Visualise charts in Kedro-Viz

Visualisation with Plotly

Kedro-Viz supports Plotly and Matplotlib integrations so that you can share your data insights while exploring your pipeline.

Plotly is a free and open source Python library that allows you to make interactive, publication-quality graphs. With the Plotly integration on Kedro-Viz, you can output your interactive charts as part of your pipeline visualisation.

We have also used the Plotly integration to allow users to visualise metrics from experiments.

You must update the requirements.txt file in your Kedro project and add the following datasets to enable Plotly for your project.

kedro[plotly.PlotlyDataSet, plotly.JSONDataSet]==0.18.4

You can view Plotly charts in Kedro-Viz when you use Kedro’s plotly datasets.

There are two types of Plotly datasets in Kedro: the plotly.PlotlyDataSet and plotly.JSONDataSet.

plotly.PlotlyDataSet

To use this dataset, configure your plot in the catalog.yml file. This dataset only supports Plotly Express.

Below is an example of how to visualise plots on Kedro-Viz using plotly.PlotlyDataSet.

The below functions can be added to the nodes.py and pipeline.py files respectively.

# nodes.py
import pandas as pd


def compare_passenger_capacity(preprocessed_shuttles: pd.DataFrame):
    return preprocessed_shuttles.groupby(["shuttle_type"]).mean().reset_index()
# pipeline.py
def create_pipeline(**kwargs) -> Pipeline:
    """This is a simple pipeline which generates a plot"""
    return pipeline(
        [
            node(
                func=compare_passenger_capacity,
                inputs="preprocessed_shuttles",
                outputs="shuttle_passenger_capacity_plot",
            ),
        ]
    )

Next, configure the plot in the catalog.yml file:

shuttle_passenger_capacity_plot:
  type: plotly.PlotlyDataSet
  filepath: data/08_reporting/shuttle_passenger_capacity_plot.json
  plotly_args:
    type: bar
    fig:
      x: shuttle_type
      y: passenger_capacity
      orientation: h
    layout:
      xaxis_title: Shuttles
      yaxis_title: Average passenger capacity
      title: Shuttle Passenger capacity

plotly.JSONDataSet

To use this dataset, configure your plot in your Kedro node.

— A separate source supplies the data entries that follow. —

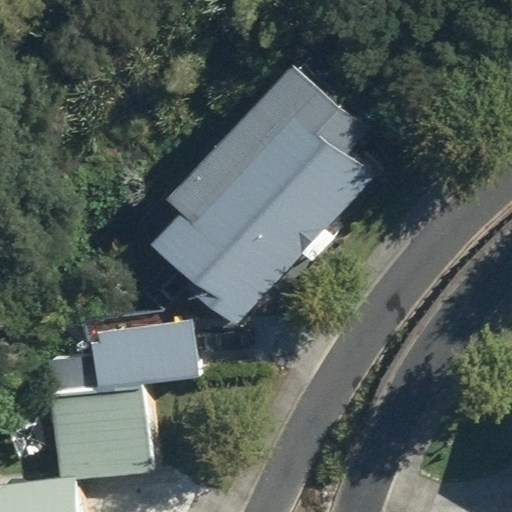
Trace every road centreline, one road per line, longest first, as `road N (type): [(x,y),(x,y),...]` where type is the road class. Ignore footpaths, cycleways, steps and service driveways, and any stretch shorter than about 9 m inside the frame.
road 1 (residential): [(269,511),(319,406),(362,339),(456,220),(511,175)]
road 2 (residential): [(511,256),(393,428),(364,511)]
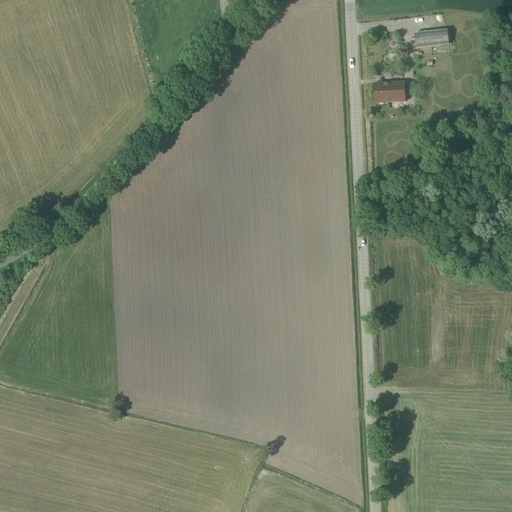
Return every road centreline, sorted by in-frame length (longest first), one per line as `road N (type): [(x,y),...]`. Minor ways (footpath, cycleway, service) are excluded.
road 1 (tertiary): [(375,511),(349,0)]
road 2 (unclassified): [(0,269),(62,228),(264,0)]
road 3 (track): [(511,393),(369,391)]
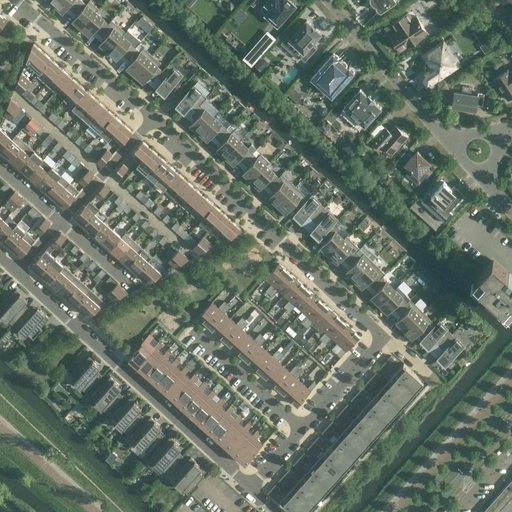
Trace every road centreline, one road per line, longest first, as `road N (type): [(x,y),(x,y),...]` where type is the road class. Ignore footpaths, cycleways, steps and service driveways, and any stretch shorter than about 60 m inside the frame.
road 1 (residential): [(154,118),(383,339)]
road 2 (residential): [(251,485),(17,270)]
road 3 (residential): [(13,0),(154,118)]
road 4 (residential): [(327,0),(440,134)]
road 5 (tertiary): [(511,397),(408,511)]
road 6 (residential): [(302,430),(194,333)]
road 7 (residential): [(60,223),(154,118)]
road 8 (tertiary): [(429,511),(511,419)]
road 9 (residential): [(302,430),(383,339)]
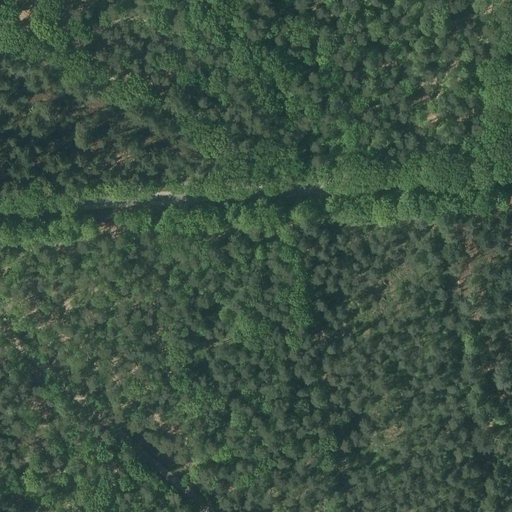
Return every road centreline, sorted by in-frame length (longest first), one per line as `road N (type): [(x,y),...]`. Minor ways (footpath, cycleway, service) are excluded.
road 1 (tertiary): [(0,208),(511,175)]
road 2 (track): [(437,180),(490,511)]
road 3 (track): [(0,31),(163,104),(251,169),(264,192)]
road 4 (track): [(213,511),(0,326)]
road 5 (track): [(234,155),(250,139),(291,137),(316,112),(312,88),(246,0)]
road 6 (track): [(511,55),(493,176)]
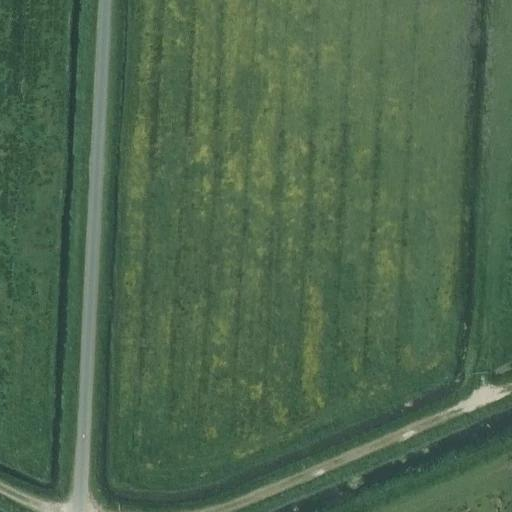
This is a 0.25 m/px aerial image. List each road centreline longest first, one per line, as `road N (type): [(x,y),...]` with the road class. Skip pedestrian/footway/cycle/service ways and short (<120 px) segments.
road 1 (unclassified): [(78,511),(103,0)]
road 2 (track): [(217,511),(511,388)]
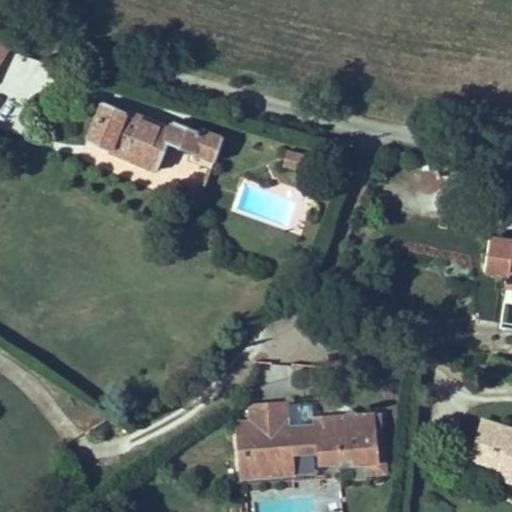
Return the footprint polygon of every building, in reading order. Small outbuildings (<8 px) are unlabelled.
[(0,65),(10,49),(0,43),(0,65)] [(165,128),(101,102),(86,141),(135,163),(142,168),(153,173),(164,147),(187,156),(184,163),(203,171),(218,137),(196,127),(194,130),(168,120),(165,128)] [(310,156),(285,150),(281,169),(306,174),(310,156)] [(511,239),(489,235),(482,274),(503,278),(511,279),(511,239)] [(511,292),(511,279),(503,278),(501,290),(511,292)] [(261,365),(261,378),(286,378),(286,365),(261,365)] [(287,432),(287,426),(285,399),(253,401),(255,427),(267,426),(268,433),(287,432)] [(255,427),(234,427),(234,460),(243,460),(244,468),(250,468),(251,478),(261,477),(269,460),(288,459),(288,452),(312,451),(312,456),(315,467),(361,463),(362,474),(383,473),(382,459),(376,459),(374,415),(355,415),(348,407),(342,416),(324,417),(324,424),(312,425),(287,426),(287,432),(268,433),(267,426),(255,427)] [(511,429),(483,420),(470,460),(498,469),(496,478),(511,482),(511,429)] [(269,460),(261,477),(289,476),(288,459),(269,460)] [(243,460),(234,460),(235,478),(251,478),(250,468),(244,468),(243,460)]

This dataset supports Plotly Express and Plotly Graph Objects.

Below is an example of how to visualise plots using Plotly Express and Plotly Graph Objects on Kedro-Viz using the plotly.JSONDataSet.

The below functions can be added to the nodes.py and pipeline.py files respectively.

# nodes.py
import plotly.express as px
import plotly.graph_objs as go
import pandas as pd

# the below function uses plotly.express
def compare_passenger_capacity(preprocessed_shuttles: pd.DataFrame):
    fig = px.bar(
        data_frame=preprocessed_shuttles.groupby(["shuttle_type"]).mean().reset_index(),
        x="shuttle_type",
        y="passenger_capacity",
    )
    return fig


# the below function uses plotly.graph_objects
def compare_passenger_capacity(preprocessed_shuttles: pd.DataFrame):
    data_frame = preprocessed_shuttles.groupby(["shuttle_type"]).mean().reset_index()
    fig = go.Figure(
        [
            go.Bar(
                x=data_frame["shuttle_type"],
                y=data_frame["passenger_capacity"],
            )
        ]
    )
    return fig
# pipeline.py
def create_pipeline(**kwargs) -> Pipeline:
    """This is a simple pipeline which generates a plot"""
    return pipeline(
        [
            node(
                func=compare_passenger_capacity,
                inputs="preprocessed_shuttles",
                outputs="shuttle_passenger_capacity_plot",
            ),
        ]
    )

For plotly.JSONDataSet, you must also specify the output type in the catalog.yml file, like below.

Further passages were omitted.